At the expected pace of inoculation, the nation’s economic recovery will be “stop and go” until herd immunity is achieved around the end of this year, according to economists at Japan’s Norinchukin Research Institute.
Most economists believe that will boost the economy to pre-pandemic levels by July 2022, but Takuto Murase, senior economist at the Japan Research Institute, believes the country will reach that milestone earlier next year.
“It is the elderly who voluntarily haven’t gone out and have been stuck at home,” he said in an interview with the Japan Times.
“Once the vaccination of older people progresses” and this 36-million-strong demographic starts visiting shops and restaurants again, “the economy should start showing clearer signs of a gradual recovery,” he said.
However, the sluggish pace of vaccinations in Japan will put its return to economic normal about a year behind that of the U.S., the JT reported.

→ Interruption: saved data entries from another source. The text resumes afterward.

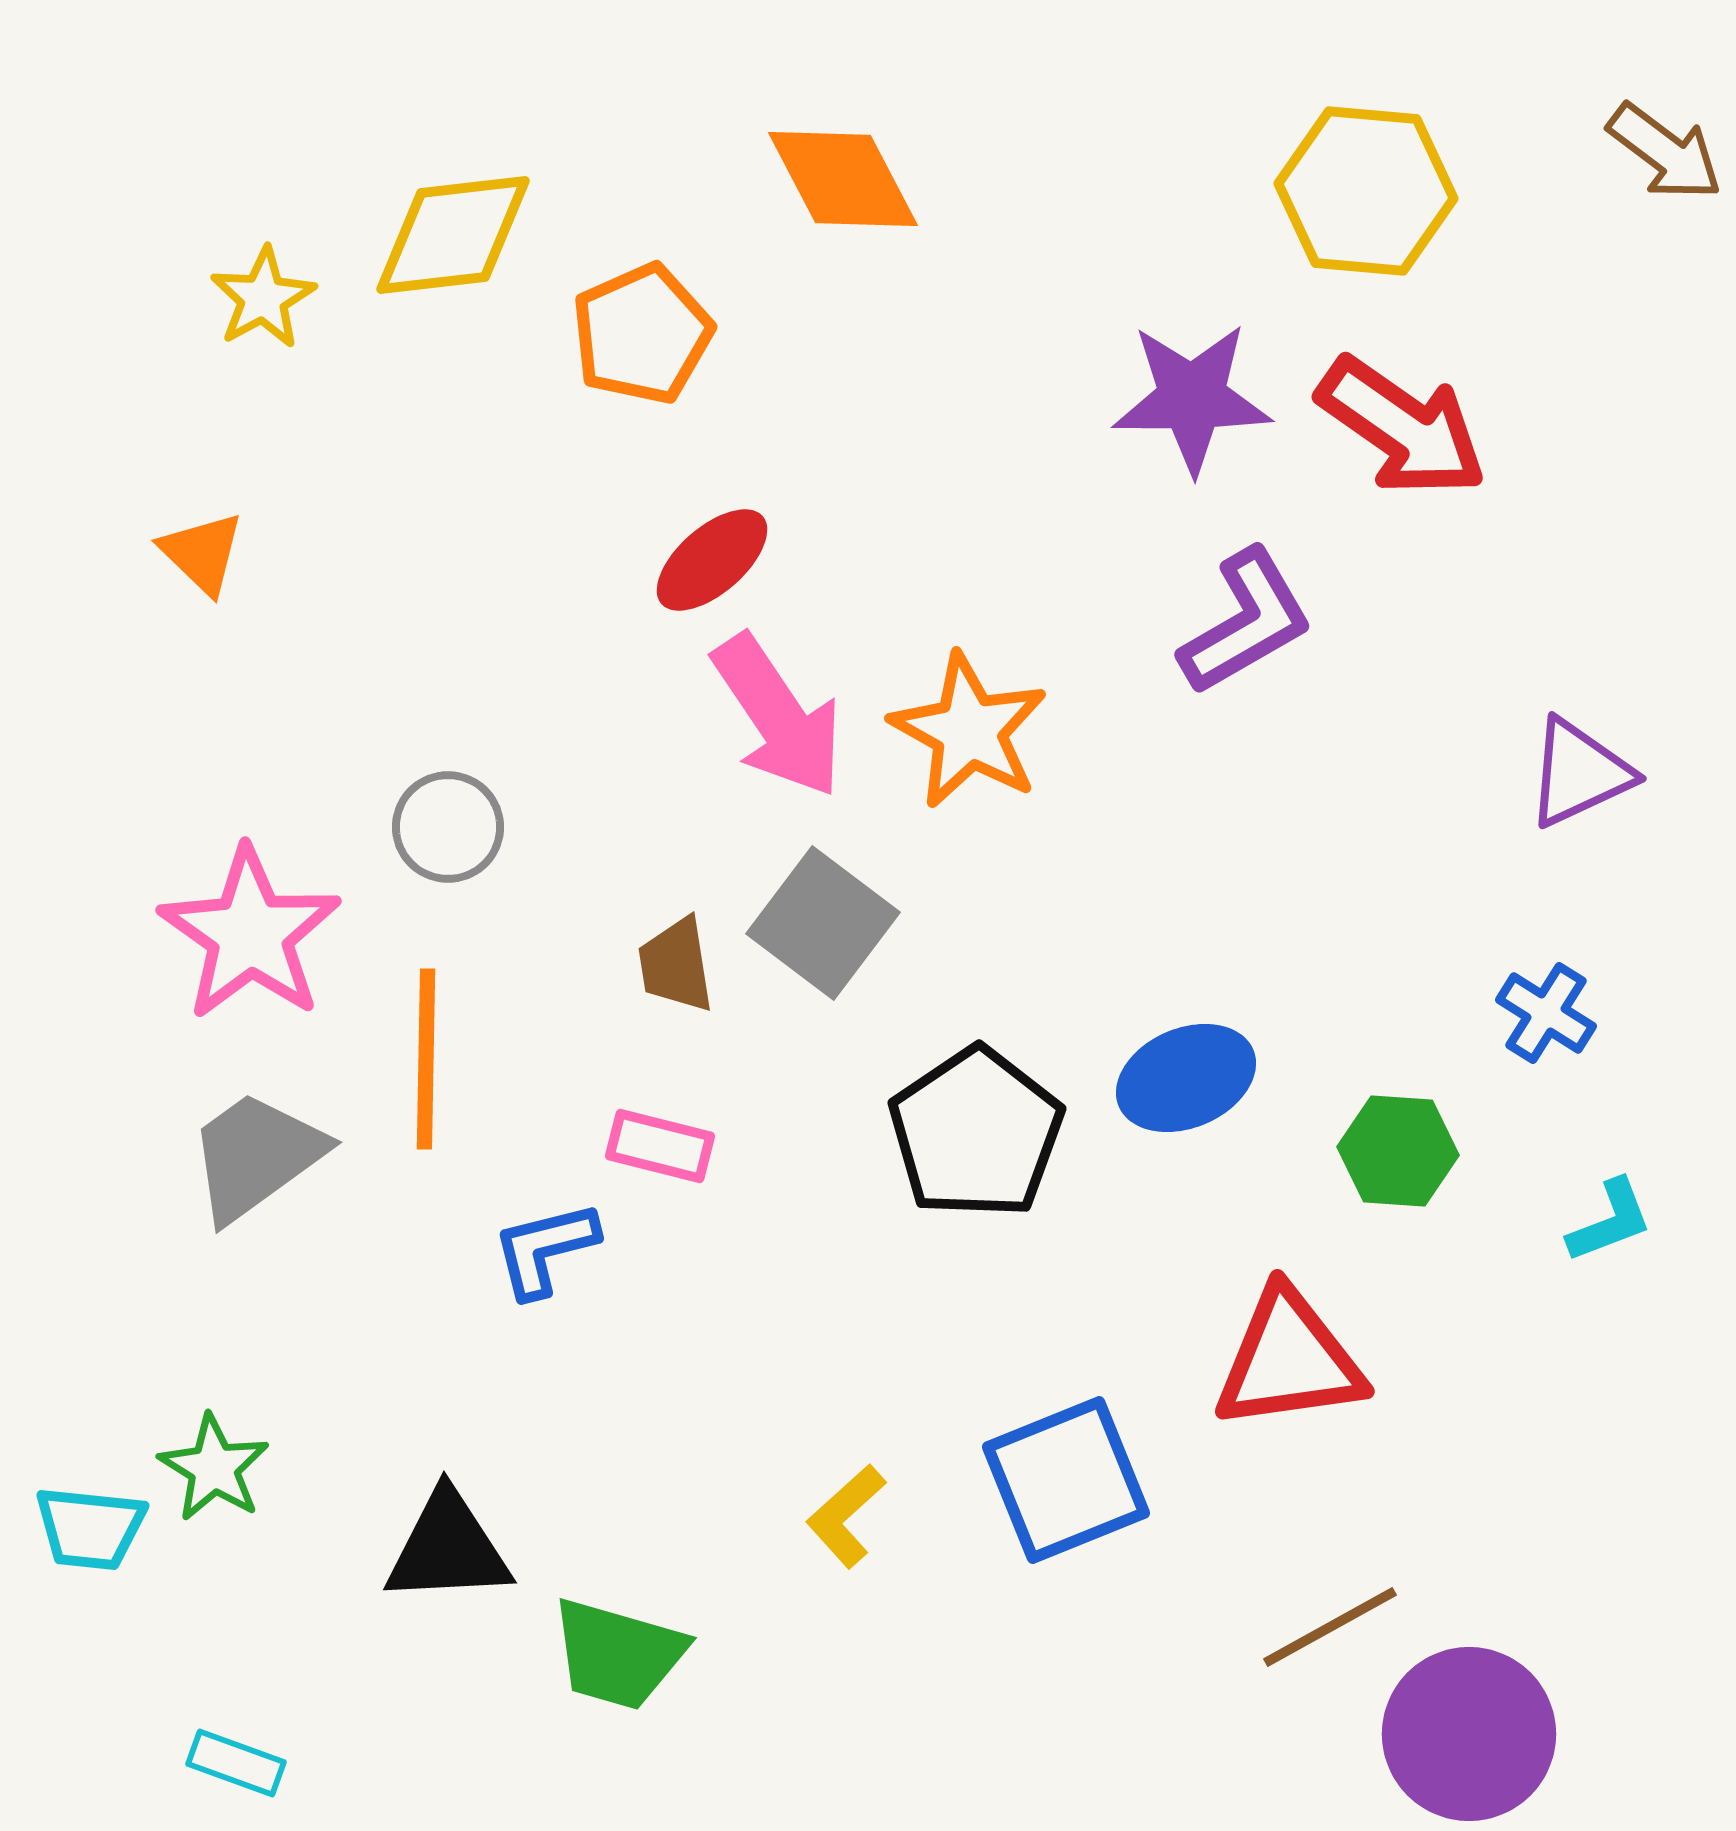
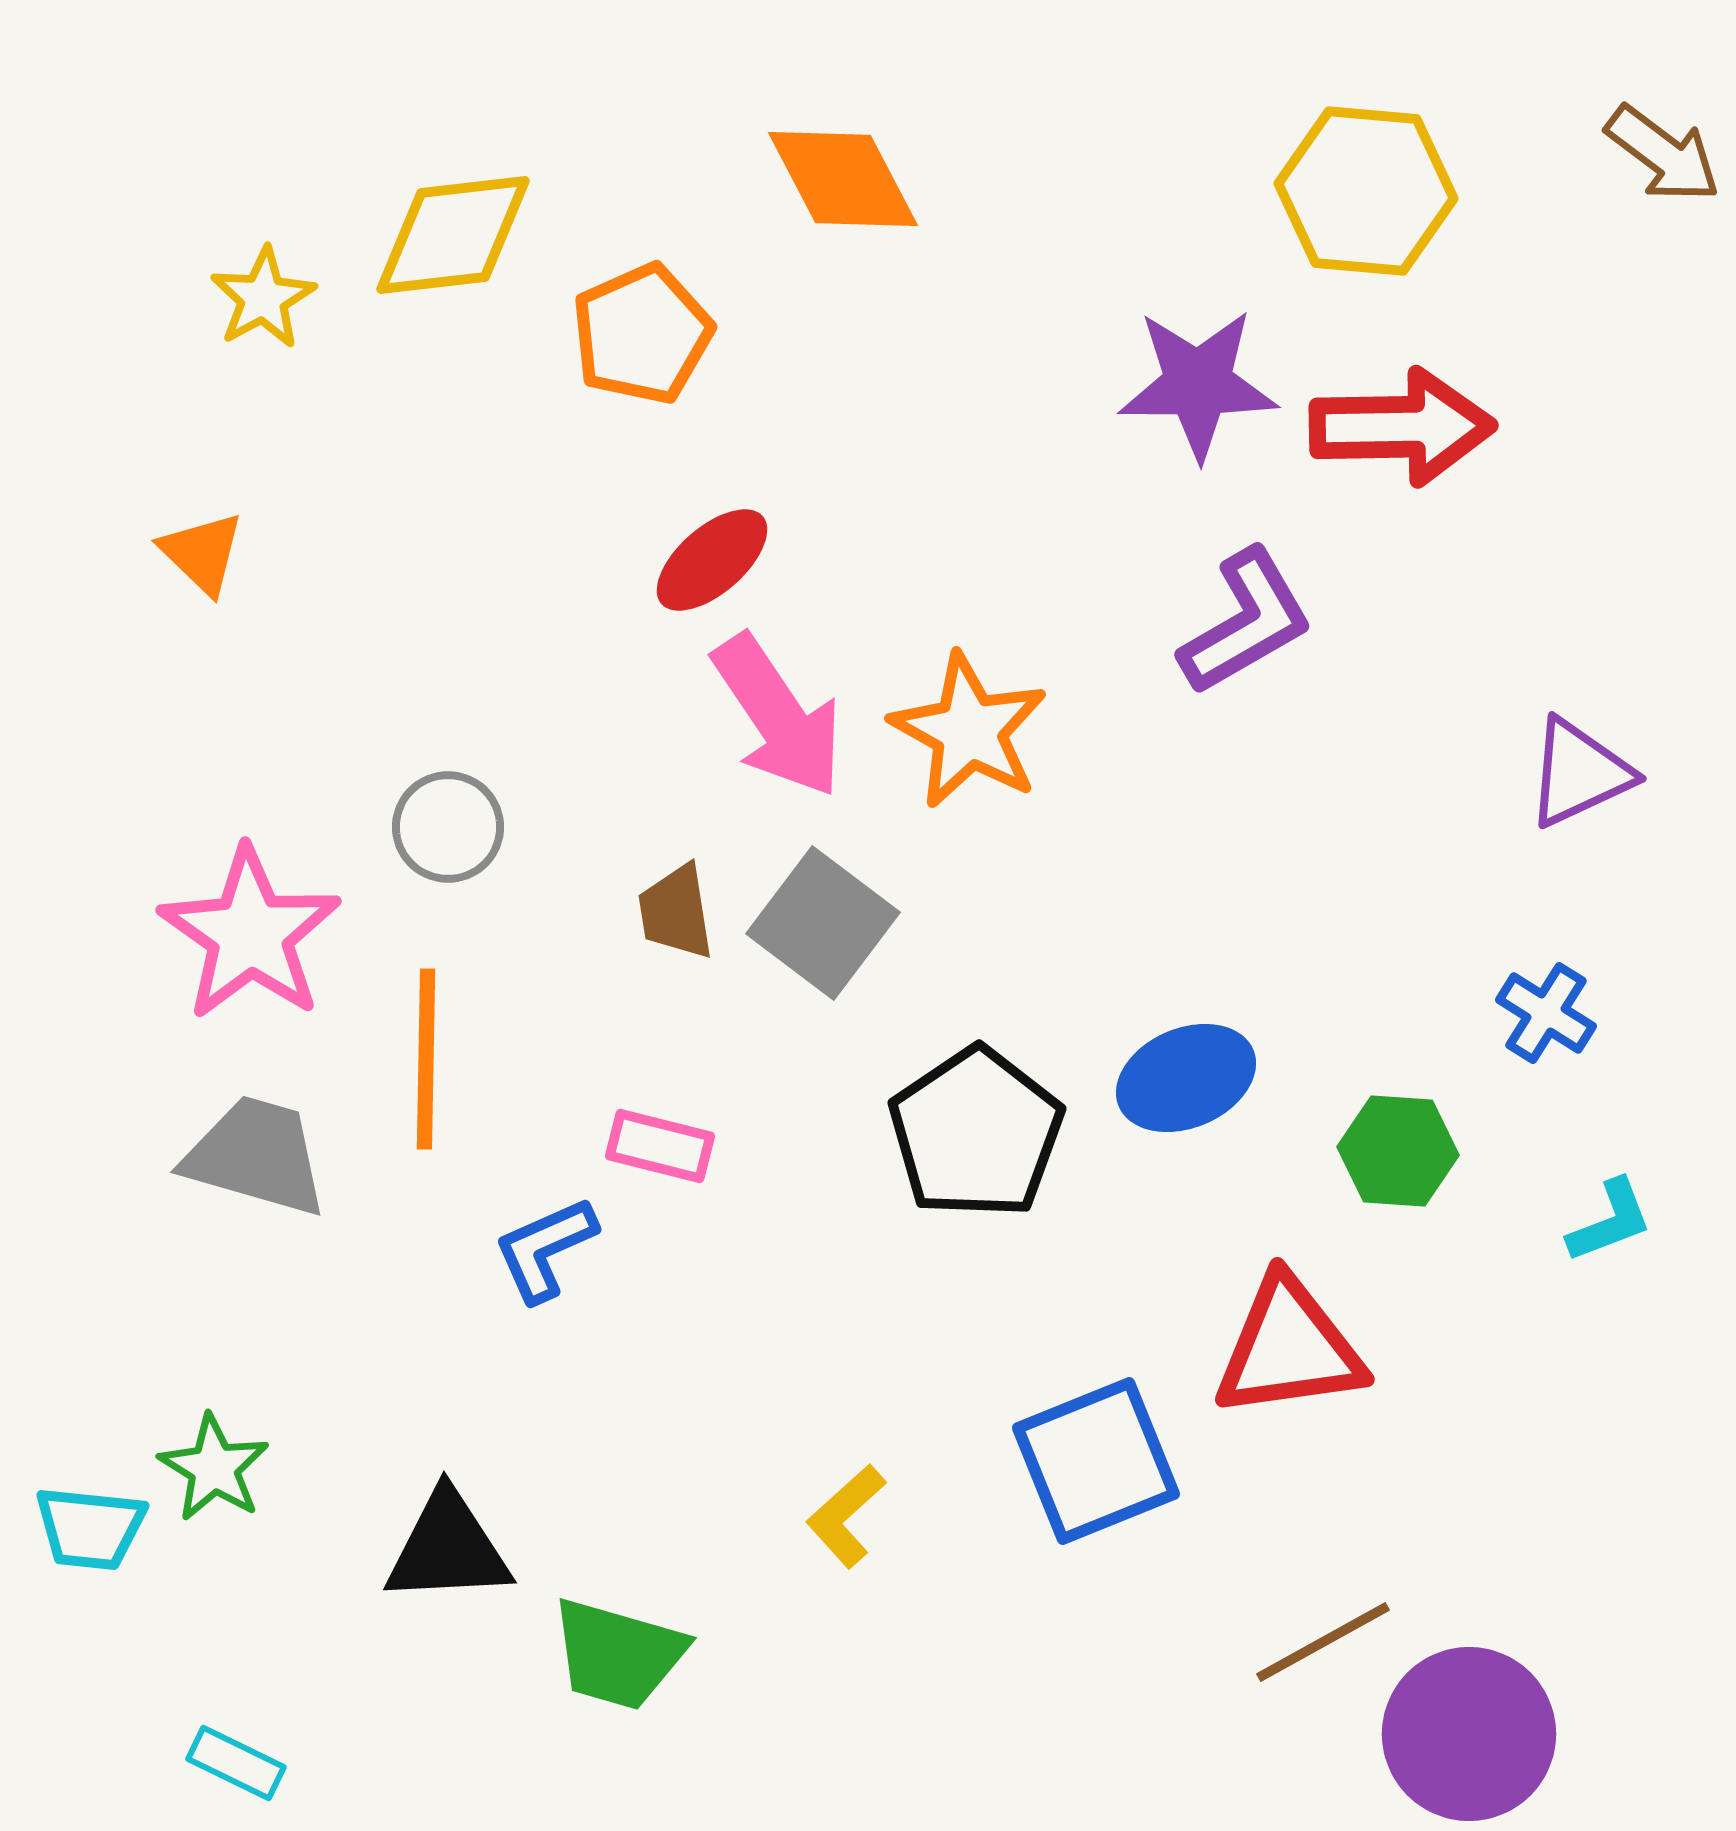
brown arrow: moved 2 px left, 2 px down
purple star: moved 6 px right, 14 px up
red arrow: rotated 36 degrees counterclockwise
brown trapezoid: moved 53 px up
gray trapezoid: rotated 52 degrees clockwise
blue L-shape: rotated 10 degrees counterclockwise
red triangle: moved 12 px up
blue square: moved 30 px right, 19 px up
brown line: moved 7 px left, 15 px down
cyan rectangle: rotated 6 degrees clockwise
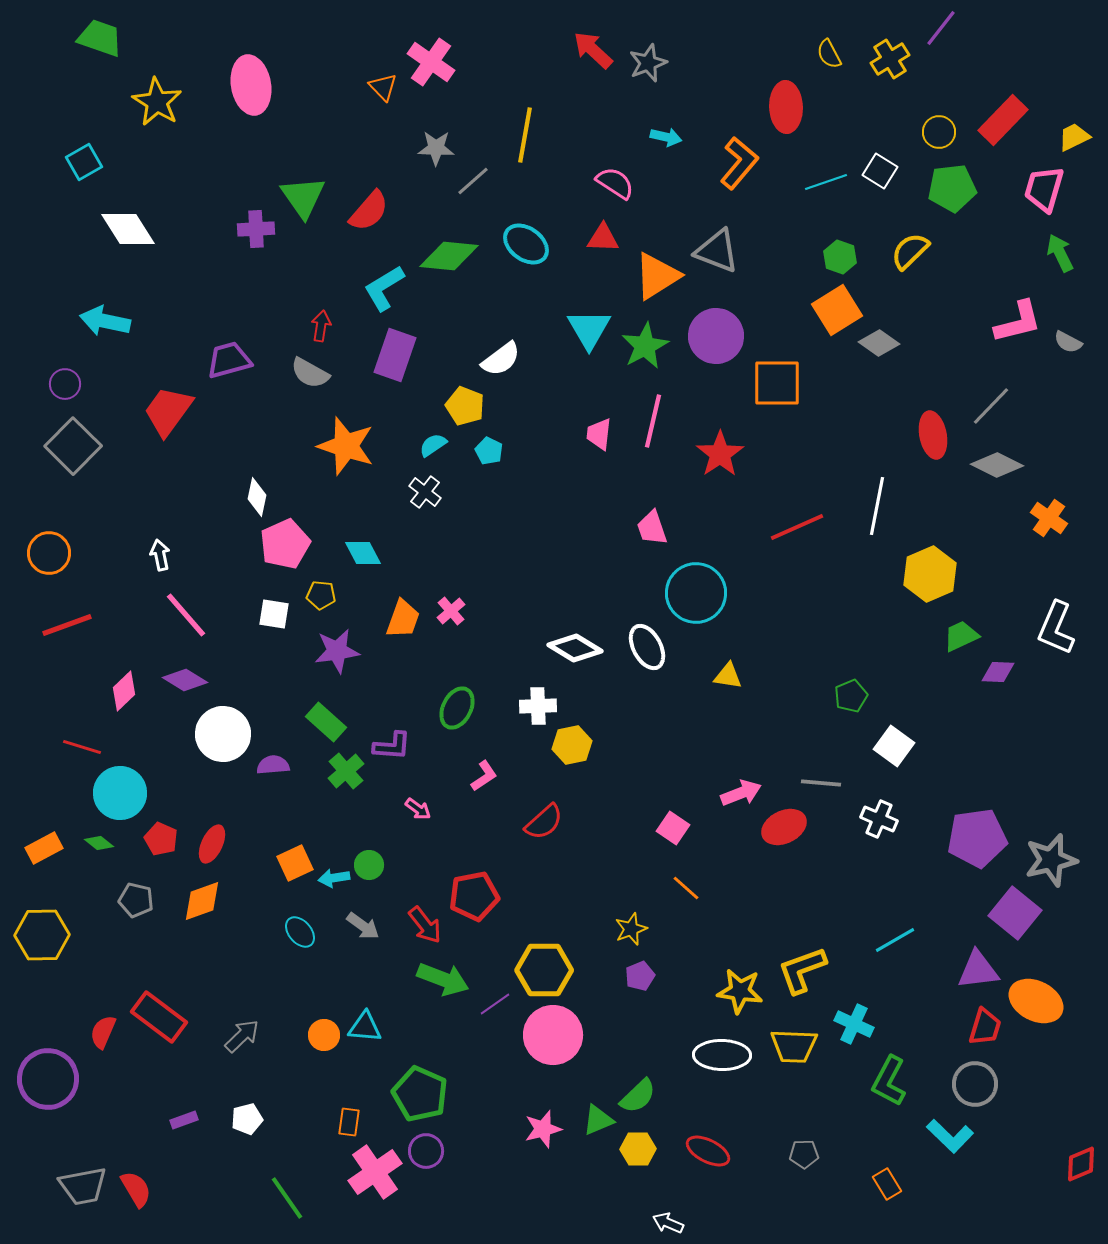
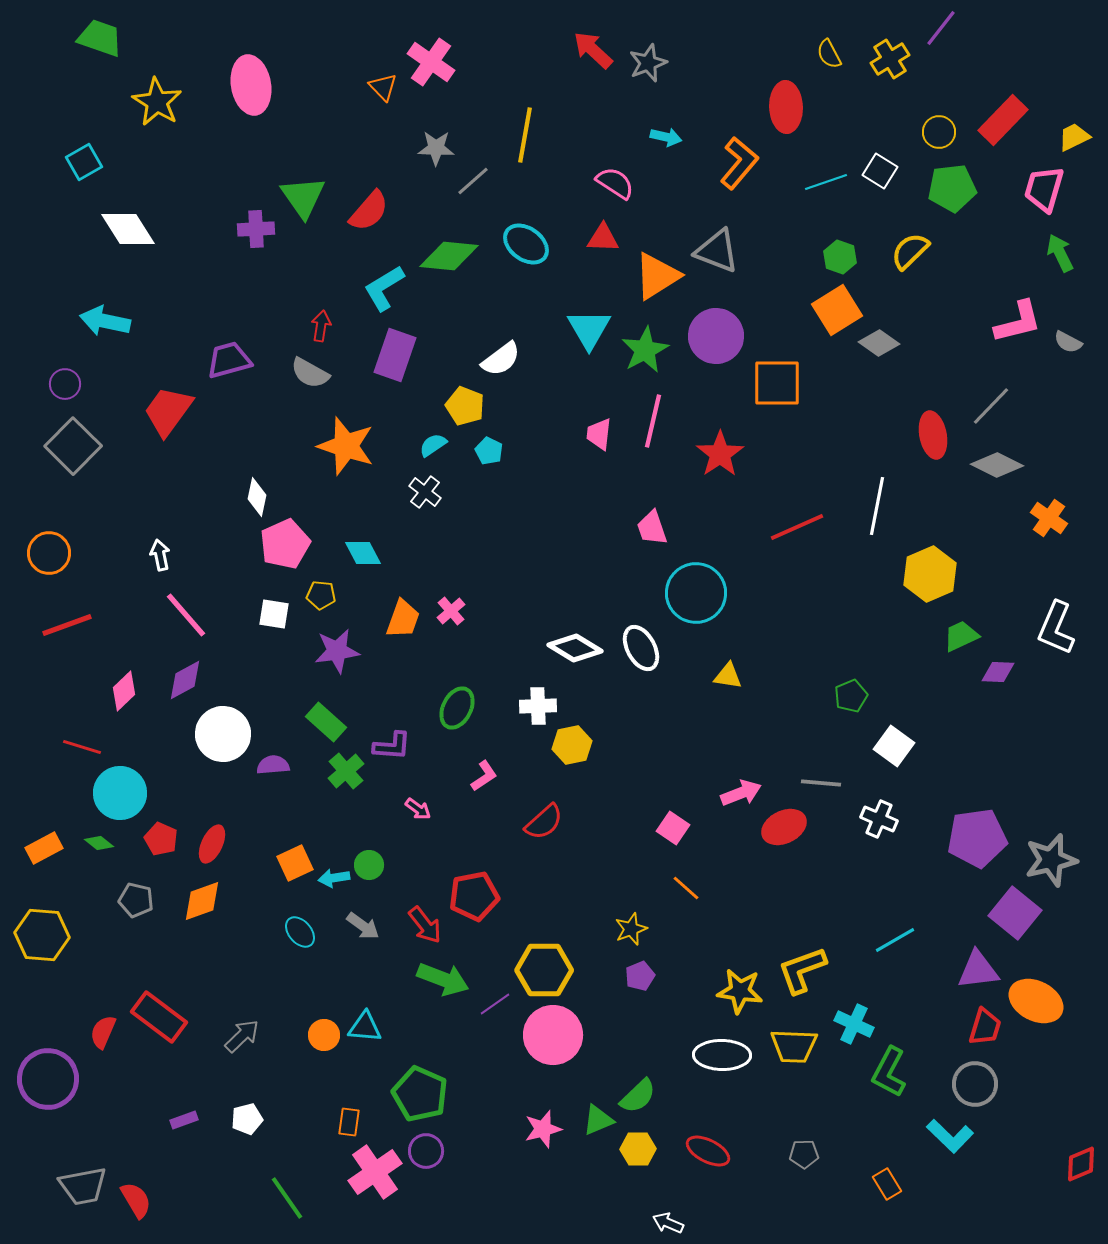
green star at (645, 346): moved 4 px down
white ellipse at (647, 647): moved 6 px left, 1 px down
purple diamond at (185, 680): rotated 60 degrees counterclockwise
yellow hexagon at (42, 935): rotated 6 degrees clockwise
green L-shape at (889, 1081): moved 9 px up
red semicircle at (136, 1189): moved 11 px down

“The biggest reason why Japan’s recovery is slower than the U.S. comes from the difference of the size of the economic stimulus,” Taro Saito, research fellow at NLI Research Institute, told the JT.
“Japan’s stimulus is giant but still pales in comparison to that of the U.S.,” he said.
The U.S. has so far pumped about $4 trillion into its economy during the pandemic and global lockdown, more than any other country. Japan’s rescue spending ranked second in the world at the equivalent of about $2.2 trillion.
Japan’s economy shrank at an annualized rate of -29.3 percent in 2020’s second quarter, and a second government-imposed lockdown hobbled a nascent recovery.
The country’s GDP will expand by 5.8 percent in the current quarter, Saito predicted.